= Kısa soru A =
Keşkek hayrı haberine göre Süleyman Rüşdi hangi yılda dünyaya gelmiştir?
= Kısa soru B =
Keşkek hayrı haberinde "Karacasu Geliştirme ve Eğitim Vakfının" ile başlayıp "karşılığında bağışta bulunabilirler." ile biten kısmı hiç değiştirmeden yazın.

= Metin bölümü =
━━━━━━━━

Karacasu Geliştirme ve Eğitim Vakfının 'Karacasu değerlerine sahip çıkıyor' anlayışı ile geçen sene öncülüğünü yaparak başlattığı keşkek hayrının bu yıl dördüncüsü gerçekleştirilecek. Vakfın öncülüğünde hayırseverlerin desteği ile 8 Kasım Cumartesi günü yoğurt pazarında saat 09.00'da başlayacak keşkek hayrı, vatandaşları ağırlayacak.
Vakıftan yapılan açıklamada, "Karacasu Geliştirme ve Eğitim Vakfı öncülüğünde, Karacasu Belediyesi ve hayırsever vatandaşlarımızın katkılarıyla her yıl geleneksel olarak yapılan Süleyman Rüştü Hayrı, 08 Kasım 2025 Cumartesi günü saat 09:00’da Yoğurt Pazarı’nda gerçekleştirilecektir.
Tüm halkımız davetlidir. Yardım yapmak isteyen hayırsever vatandaşlarını duyuru ilanında yer alan iban numarasına gönderebilirler ya da
Vakıf Kız Yurdu Servet Alıcık veya Vodafone Bayii Ali Aytaç’a makbuz karşılığında bağışta bulunabilirler.
İLGİ GİDEREK ARTIYOR
1768 yılında Karacasu’da dünyaya gelen, 1834 yılında hayatını kaybeden Süleyman Rüşdi, 66 yıllık yaşamı, tasavvufi yönü, felsefesi ve edebi eserleriyle çok sayıda araştırma ve kitaba konu oldu. Rüşdi’nin hayatı hakkında yazılan ilk eserler Salih Alpbaz’a ait Karacasulu Koca Rüşdü ve Hüseyin Kuruüzüm’ün yazdığı Yemezzade Süleyman Rüşdi olurken ardından Marmara Üniversitesi, Sosyal Bilimler Enstitüsü, İslam Tarihi ve Sanatları Anabilim Dalında akademik çalışmalar yapan Pınar Çalık 2019 yılında Yemezzade Süleyman Rüşdi ve Pend-i Attar Tercümesi isimli eseri yayımladı. Rüşdi hakkında son yayımlanan eser ise Dokuz Eylül Üniversitesi İlahiyat Fakültesi Türk-İslam Edebiyatı Öğretim Üyesi Necdet Şengün’ün yazdığı Aydın Karacasulu bir Uşşaki Yemez-zade Süleyman Rüşdi ve Bilinmeyen Eserleri isimli kitap oldu. Yaşadığı dönemde ilçede yapılan önemli eserlere kitabeler yazan Rüşdi, bu anlamda da önemli eserler bıraktı.

━━━━━━━━

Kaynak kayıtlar
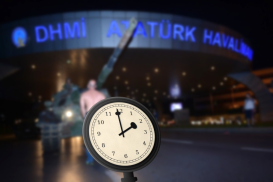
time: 1:59
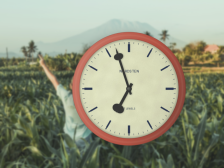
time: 6:57
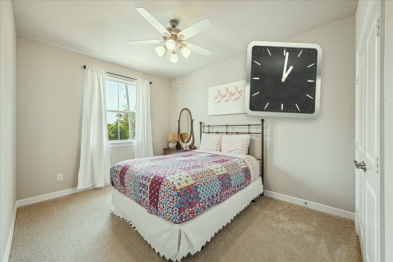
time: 1:01
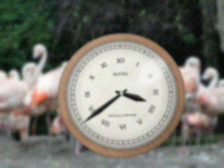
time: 3:39
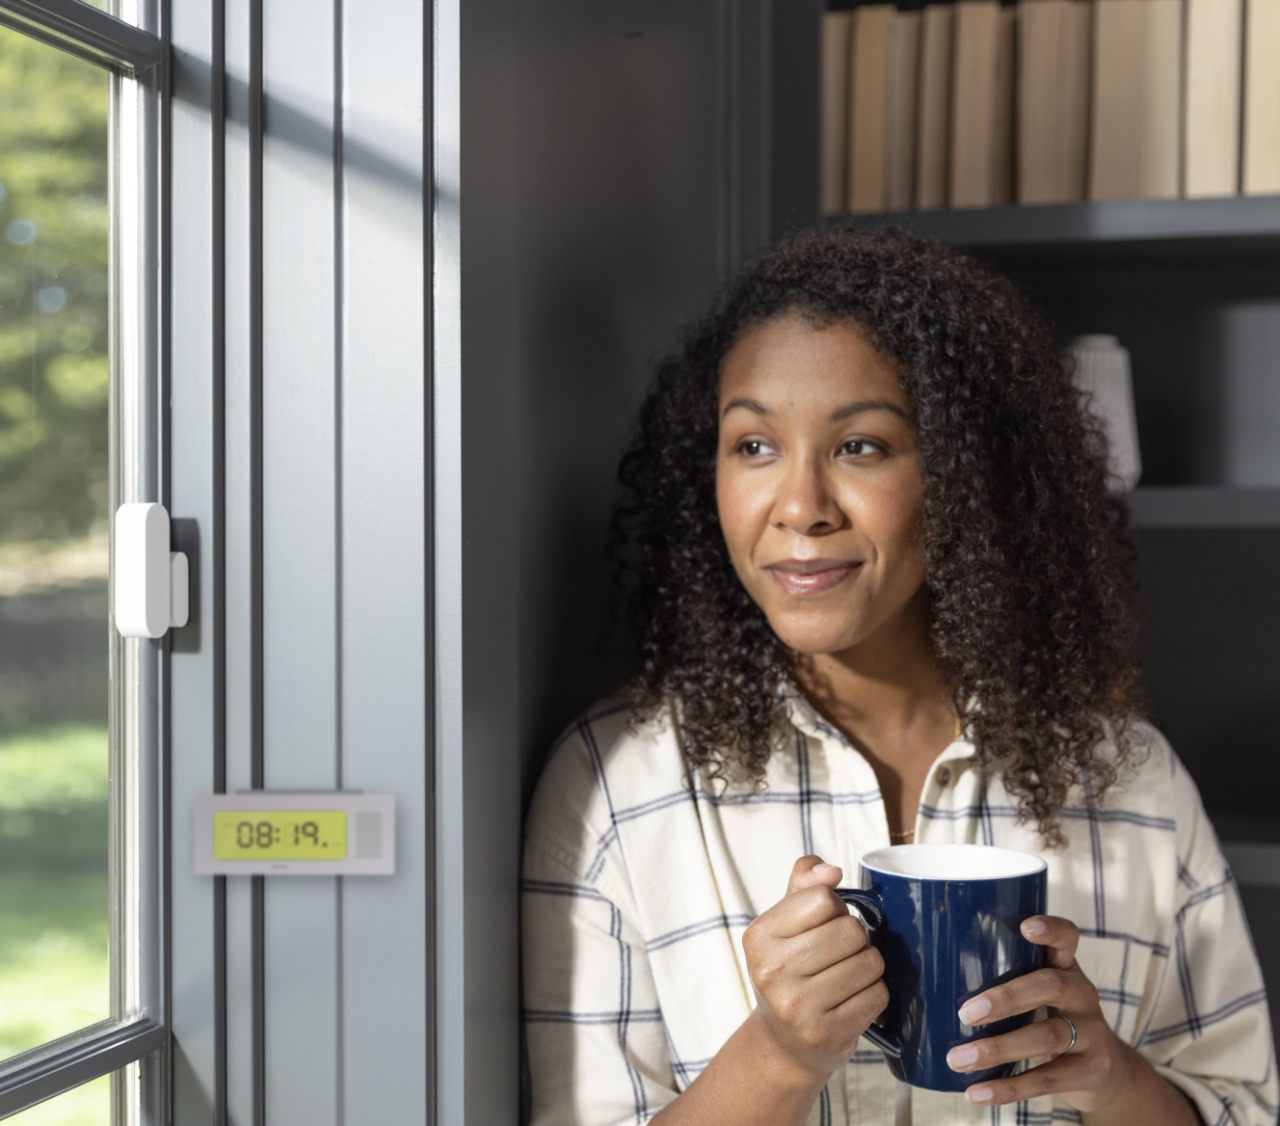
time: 8:19
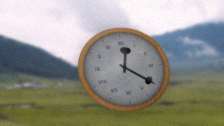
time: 12:21
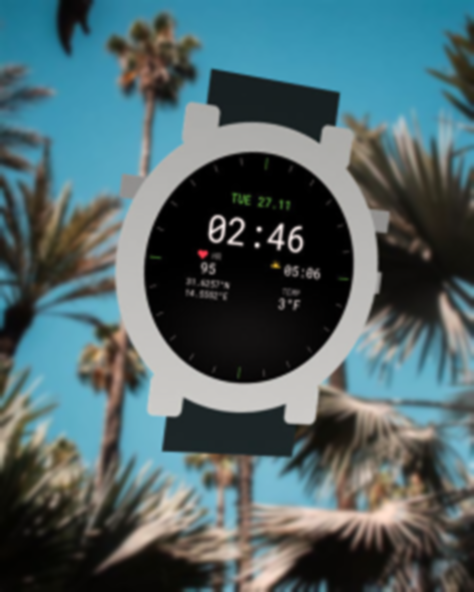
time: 2:46
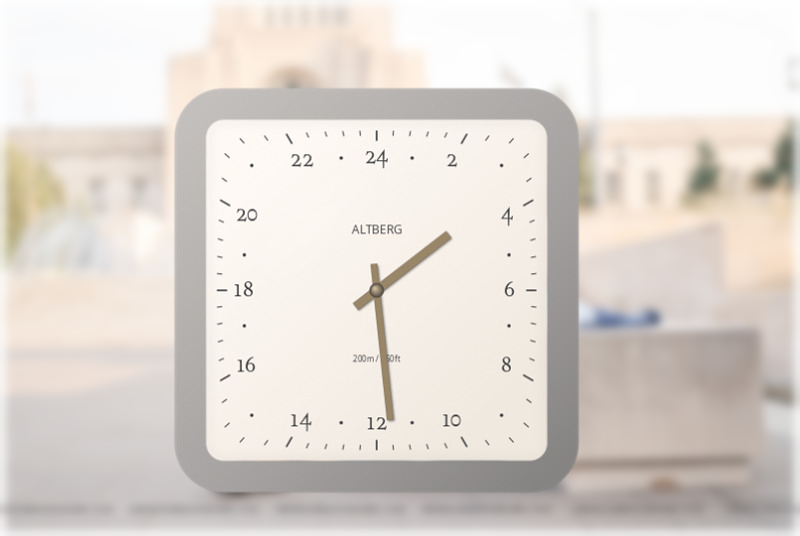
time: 3:29
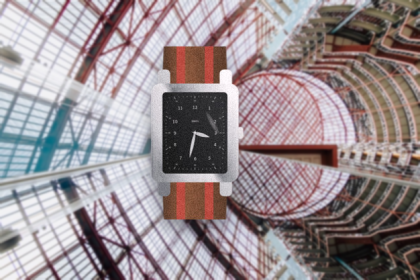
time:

━━━━━━━━

= Nihai yanıt A =
1768 yılında.

= Nihai yanıt B =
Karacasu Geliştirme ve Eğitim Vakfının 'Karacasu değerlerine sahip çıkıyor' anlayışı ile geçen sene öncülüğünü yaparak başlattığı keşkek hayrının bu yıl dördüncüsü gerçekleştirilecek. Vakfın öncülüğünde hayırseverlerin desteği ile 8 Kasım Cumartesi günü yoğurt pazarında saat 09.00'da başlayacak keşkek hayrı, vatandaşları ağırlayacak.
Vakıftan yapılan açıklamada, "Karacasu Geliştirme ve Eğitim Vakfı öncülüğünde, Karacasu Belediyesi ve hayırsever vatandaşlarımızın katkılarıyla her yıl geleneksel olarak yapılan Süleyman Rüştü Hayrı, 08 Kasım 2025 Cumartesi günü saat 09:00’da Yoğurt Pazarı’nda gerçekleştirilecektir.
Tüm halkımız davetlidir. Yardım yapmak isteyen hayırsever vatandaşlarını duyuru ilanında yer alan iban numarasına gönderebilirler ya da
Vakıf Kız Yurdu Servet Alıcık veya Vodafone Bayii Ali Aytaç’a makbuz karşılığında bağışta bulunabilirler.